• [Task requirements]: Give back, unchanged, the lines from the one containing "when you run" to the end of the listing, inclusive of both.

• [The records]:
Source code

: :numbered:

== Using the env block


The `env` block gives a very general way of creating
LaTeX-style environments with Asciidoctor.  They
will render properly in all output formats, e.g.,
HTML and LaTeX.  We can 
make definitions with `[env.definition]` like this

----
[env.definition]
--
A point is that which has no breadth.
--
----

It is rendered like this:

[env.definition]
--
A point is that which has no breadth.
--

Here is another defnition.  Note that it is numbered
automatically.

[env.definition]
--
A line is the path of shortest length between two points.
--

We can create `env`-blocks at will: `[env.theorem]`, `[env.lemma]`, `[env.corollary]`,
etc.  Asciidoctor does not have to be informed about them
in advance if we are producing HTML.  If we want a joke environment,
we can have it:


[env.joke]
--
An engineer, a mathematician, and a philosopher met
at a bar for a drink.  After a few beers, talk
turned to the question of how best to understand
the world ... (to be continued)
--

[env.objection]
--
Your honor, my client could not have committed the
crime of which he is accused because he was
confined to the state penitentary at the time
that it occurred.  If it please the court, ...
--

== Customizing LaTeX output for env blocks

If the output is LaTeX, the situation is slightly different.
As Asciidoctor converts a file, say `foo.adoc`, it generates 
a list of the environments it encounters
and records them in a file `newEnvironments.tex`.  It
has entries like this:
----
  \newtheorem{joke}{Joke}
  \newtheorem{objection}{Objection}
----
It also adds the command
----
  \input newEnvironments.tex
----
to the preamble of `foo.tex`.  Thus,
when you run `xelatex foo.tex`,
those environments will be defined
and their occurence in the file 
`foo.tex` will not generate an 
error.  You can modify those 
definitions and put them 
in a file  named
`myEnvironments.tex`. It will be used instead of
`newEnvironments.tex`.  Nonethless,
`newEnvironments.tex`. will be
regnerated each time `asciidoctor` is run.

• [Solved problem]:
when you run `xelatex foo.tex`,
those environments will be defined
and their occurence in the file 
`foo.tex` will not generate an 
error.  You can modify those 
definitions and put them 
in a file  named
`myEnvironments.tex`. It will be used instead of
`newEnvironments.tex`.  Nonethless,
`newEnvironments.tex`. will be
regnerated each time `asciidoctor` is run.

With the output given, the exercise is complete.